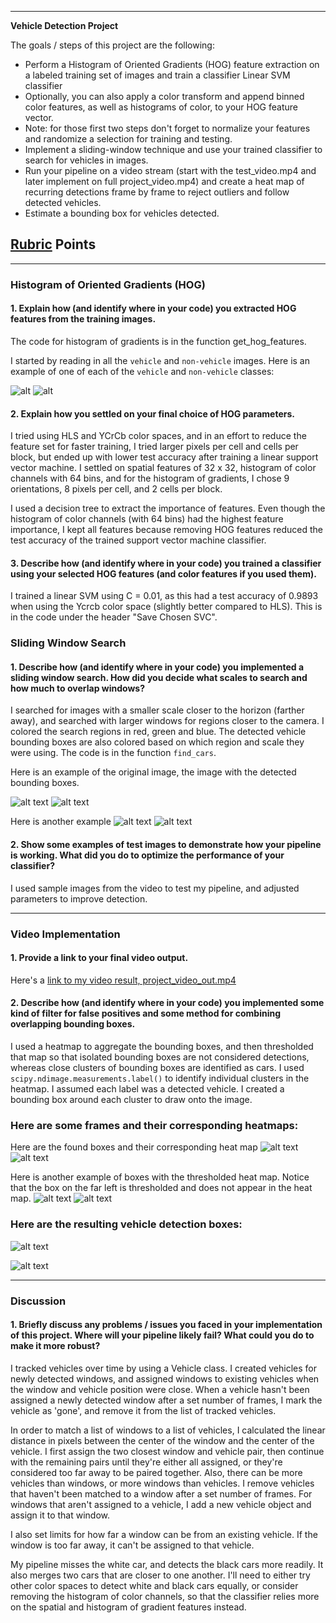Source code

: 
---

**Vehicle Detection Project**

The goals / steps of this project are the following:

* Perform a Histogram of Oriented Gradients (HOG) feature extraction on a labeled training set of images and train a classifier Linear SVM classifier
* Optionally, you can also apply a color transform and append binned color features, as well as histograms of color, to your HOG feature vector. 
* Note: for those first two steps don't forget to normalize your features and randomize a selection for training and testing.
* Implement a sliding-window technique and use your trained classifier to search for vehicles in images.
* Run your pipeline on a video stream (start with the test_video.mp4 and later implement on full project_video.mp4) and create a heat map of recurring detections frame by frame to reject outliers and follow detected vehicles.
* Estimate a bounding box for vehicles detected.

[//]: # (Image References)
[image_vehicle]: ./examples/vehicle_train.png
[image_nonvehicle]: ./examples/nonvehicle_train.png
[image_test7]: ./examples/test7.jpg
[image_find7]: ./examples/find_cars7.jpg
[image_detect7]: ./examples/detect7.jpg
[image_heat7]: ./examples/heat7.png
[image_test14]: ./examples/test14.jpg
[image_find14]: ./examples/find_cars14.jpg
[image_detect14]: ./examples/detect14.jpg
[image_heat14]: ./examples/heat14.png


## [Rubric](https://review.udacity.com/#!/rubrics/513/view) Points

---

### Histogram of Oriented Gradients (HOG)

#### 1. Explain how (and identify where in your code) you extracted HOG features from the training images.

The code for histogram of gradients is in the function get_hog_features. 

I started by reading in all the `vehicle` and `non-vehicle` images.  Here is an example of one of each of the `vehicle` and `non-vehicle` classes:

![alt][image_vehicle]
![alt][image_nonvehicle]

#### 2. Explain how you settled on your final choice of HOG parameters.

I tried using HLS and YCrCb color spaces, and in an effort to reduce the feature set for faster training, I tried larger pixels per cell and cells per block, but ended up with lower test accuracy after training a linear support vector machine.  I settled on spatial features of 32 x 32, histogram of color channels with 64 bins, and for the histogram of gradients, I chose 9 orientations, 8 pixels per cell, and 2 cells per block.

I used a decision tree to extract the importance of features.  Even though the histogram of color channels (with 64 bins) had the highest feature importance, I kept all features because removing HOG features reduced the test accuracy of the trained support vector machine classifier.

#### 3. Describe how (and identify where in your code) you trained a classifier using your selected HOG features (and color features if you used them).

I trained a linear SVM using C = 0.01, as this had a test accuracy of 0.9893 when using the Ycrcb color space (slightly better compared to HLS).  This is in the code under the header "Save Chosen SVC".

### Sliding Window Search

#### 1. Describe how (and identify where in your code) you implemented a sliding window search.  How did you decide what scales to search and how much to overlap windows?

I searched for images with a smaller scale closer to the horizon (farther away), and searched with larger windows for regions closer to the camera.  I colored the search regions in red, green and blue.  The detected vehicle bounding boxes are also colored based on which region and scale they were using.  The code is in the function `find_cars`.

Here is an example of the original image, the image with the detected bounding boxes.

![alt text][image_test7]
![alt text][image_find7]


Here is another example
![alt text][image_test14]
![alt text][image_find14]


#### 2. Show some examples of test images to demonstrate how your pipeline is working.  What did you do to optimize the performance of your classifier?

I used sample images from the video to test my pipeline, and adjusted parameters to improve detection.  

---

### Video Implementation

#### 1. Provide a link to your final video output.
Here's a [link to my video result, project_video_out.mp4](./output_video/project_video_out.mp4)


#### 2. Describe how (and identify where in your code) you implemented some kind of filter for false positives and some method for combining overlapping bounding boxes.

I used a heatmap to aggregate the bounding boxes, and then thresholded that map so that isolated bounding boxes are not considered detections, whereas close clusters of bounding boxes are identified as cars.  I used `scipy.ndimage.measurements.label()` to identify individual clusters in the heatmap. I  assumed each label was a detected vehicle. I created a bounding box around each cluster to draw onto the image.


### Here are some frames and their corresponding heatmaps:

Here are the found boxes and their corresponding heat map
![alt text][image_find7]
![alt text][image_heat7]

Here is another example of boxes with the thresholded heat map.
Notice that the box on the far left is thresholded and does not appear in the heat map.
![alt text][image_find14]
![alt text][image_heat14]


### Here are the resulting vehicle detection boxes:

![alt text][image_detect7]

![alt text][image_detect14]

---

### Discussion

#### 1. Briefly discuss any problems / issues you faced in your implementation of this project.  Where will your pipeline likely fail?  What could you do to make it more robust?

I tracked vehicles over time by using a Vehicle class.  I created vehicles for newly detected windows, and assigned windows to existing vehicles when the window and vehicle position were close.  When a vehicle hasn't been assigned a newly detected window after a set number of frames, I mark the vehicle as 'gone', and remove it from the list of tracked vehicles.

In order to match a list of windows to a list of vehicles, I calculated the linear distance in pixels between the center of the window and the center of the vehicle.  I first assign the two closest window and vehicle pair, then continue with the remaining pairs until they're either all assigned, or they're considered too far away to be paired together.  Also, there can be more vehicles than windows, or more windows than vehicles. I remove vehicles that haven't been matched to a window after a set number of frames.  For windows that aren't assigned to a vehicle, I add a new vehicle object and assign it to that window.

I also set limits for how far a window can be from an existing vehicle.  If the window is too far away, it can't be assigned to that vehicle.

My pipeline misses the white car, and detects the black cars more readily.  It also merges two cars that are closer to one another. I'll need to either try other color spaces to detect white and black cars equally, or consider removing the histogram of color channels, so that the classifier relies more on the spatial and histogram of gradient features instead.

REQUIRED WORK:
From the data above, write out everything exactly except the pictures.

RESPONSE TO THIS TASK:
Source code

: 
---

**Vehicle Detection Project**

The goals / steps of this project are the following:

* Perform a Histogram of Oriented Gradients (HOG) feature extraction on a labeled training set of images and train a classifier Linear SVM classifier
* Optionally, you can also apply a color transform and append binned color features, as well as histograms of color, to your HOG feature vector. 
* Note: for those first two steps don't forget to normalize your features and randomize a selection for training and testing.
* Implement a sliding-window technique and use your trained classifier to search for vehicles in images.
* Run your pipeline on a video stream (start with the test_video.mp4 and later implement on full project_video.mp4) and create a heat map of recurring detections frame by frame to reject outliers and follow detected vehicles.
* Estimate a bounding box for vehicles detected.

[//]: # (Image References)
[image_vehicle]: ./examples/vehicle_train.png
[image_nonvehicle]: ./examples/nonvehicle_train.png
[image_test7]: ./examples/test7.jpg
[image_find7]: ./examples/find_cars7.jpg
[image_detect7]: ./examples/detect7.jpg
[image_heat7]: ./examples/heat7.png
[image_test14]: ./examples/test14.jpg
[image_find14]: ./examples/find_cars14.jpg
[image_detect14]: ./examples/detect14.jpg
[image_heat14]: ./examples/heat14.png


## [Rubric](https://review.udacity.com/#!/rubrics/513/view) Points

---

### Histogram of Oriented Gradients (HOG)

#### 1. Explain how (and identify where in your code) you extracted HOG features from the training images.

The code for histogram of gradients is in the function get_hog_features. 

I started by reading in all the `vehicle` and `non-vehicle` images.  Here is an example of one of each of the `vehicle` and `non-vehicle` classes:

![alt][image_vehicle]
![alt][image_nonvehicle]

#### 2. Explain how you settled on your final choice of HOG parameters.

I tried using HLS and YCrCb color spaces, and in an effort to reduce the feature set for faster training, I tried larger pixels per cell and cells per block, but ended up with lower test accuracy after training a linear support vector machine.  I settled on spatial features of 32 x 32, histogram of color channels with 64 bins, and for the histogram of gradients, I chose 9 orientations, 8 pixels per cell, and 2 cells per block.

I used a decision tree to extract the importance of features.  Even though the histogram of color channels (with 64 bins) had the highest feature importance, I kept all features because removing HOG features reduced the test accuracy of the trained support vector machine classifier.

#### 3. Describe how (and identify where in your code) you trained a classifier using your selected HOG features (and color features if you used them).

I trained a linear SVM using C = 0.01, as this had a test accuracy of 0.9893 when using the Ycrcb color space (slightly better compared to HLS).  This is in the code under the header "Save Chosen SVC".

### Sliding Window Search

#### 1. Describe how (and identify where in your code) you implemented a sliding window search.  How did you decide what scales to search and how much to overlap windows?

I searched for images with a smaller scale closer to the horizon (farther away), and searched with larger windows for regions closer to the camera.  I colored the search regions in red, green and blue.  The detected vehicle bounding boxes are also colored based on which region and scale they were using.  The code is in the function `find_cars`.

Here is an example of the original image, the image with the detected bounding boxes.

![alt text][image_test7]
![alt text][image_find7]


Here is another example
![alt text][image_test14]
![alt text][image_find14]


#### 2. Show some examples of test images to demonstrate how your pipeline is working.  What did you do to optimize the performance of your classifier?

I used sample images from the video to test my pipeline, and adjusted parameters to improve detection.  

---

### Video Implementation

#### 1. Provide a link to your final video output.
Here's a [link to my video result, project_video_out.mp4](./output_video/project_video_out.mp4)


#### 2. Describe how (and identify where in your code) you implemented some kind of filter for false positives and some method for combining overlapping bounding boxes.

I used a heatmap to aggregate the bounding boxes, and then thresholded that map so that isolated bounding boxes are not considered detections, whereas close clusters of bounding boxes are identified as cars.  I used `scipy.ndimage.measurements.label()` to identify individual clusters in the heatmap. I  assumed each label was a detected vehicle. I created a bounding box around each cluster to draw onto the image.


### Here are some frames and their corresponding heatmaps:

Here are the found boxes and their corresponding heat map
![alt text][image_find7]
![alt text][image_heat7]

Here is another example of boxes with the thresholded heat map.
Notice that the box on the far left is thresholded and does not appear in the heat map.
![alt text][image_find14]
![alt text][image_heat14]


### Here are the resulting vehicle detection boxes:

![alt text][image_detect7]

![alt text][image_detect14]

---

### Discussion

#### 1. Briefly discuss any problems / issues you faced in your implementation of this project.  Where will your pipeline likely fail?  What could you do to make it more robust?

I tracked vehicles over time by using a Vehicle class.  I created vehicles for newly detected windows, and assigned windows to existing vehicles when the window and vehicle position were close.  When a vehicle hasn't been assigned a newly detected window after a set number of frames, I mark the vehicle as 'gone', and remove it from the list of tracked vehicles.

In order to match a list of windows to a list of vehicles, I calculated the linear distance in pixels between the center of the window and the center of the vehicle.  I first assign the two closest window and vehicle pair, then continue with the remaining pairs until they're either all assigned, or they're considered too far away to be paired together.  Also, there can be more vehicles than windows, or more windows than vehicles. I remove vehicles that haven't been matched to a window after a set number of frames.  For windows that aren't assigned to a vehicle, I add a new vehicle object and assign it to that window.

I also set limits for how far a window can be from an existing vehicle.  If the window is too far away, it can't be assigned to that vehicle.

My pipeline misses the white car, and detects the black cars more readily.  It also merges two cars that are closer to one another. I'll need to either try other color spaces to detect white and black cars equally, or consider removing the histogram of color channels, so that the classifier relies more on the spatial and histogram of gradient features instead.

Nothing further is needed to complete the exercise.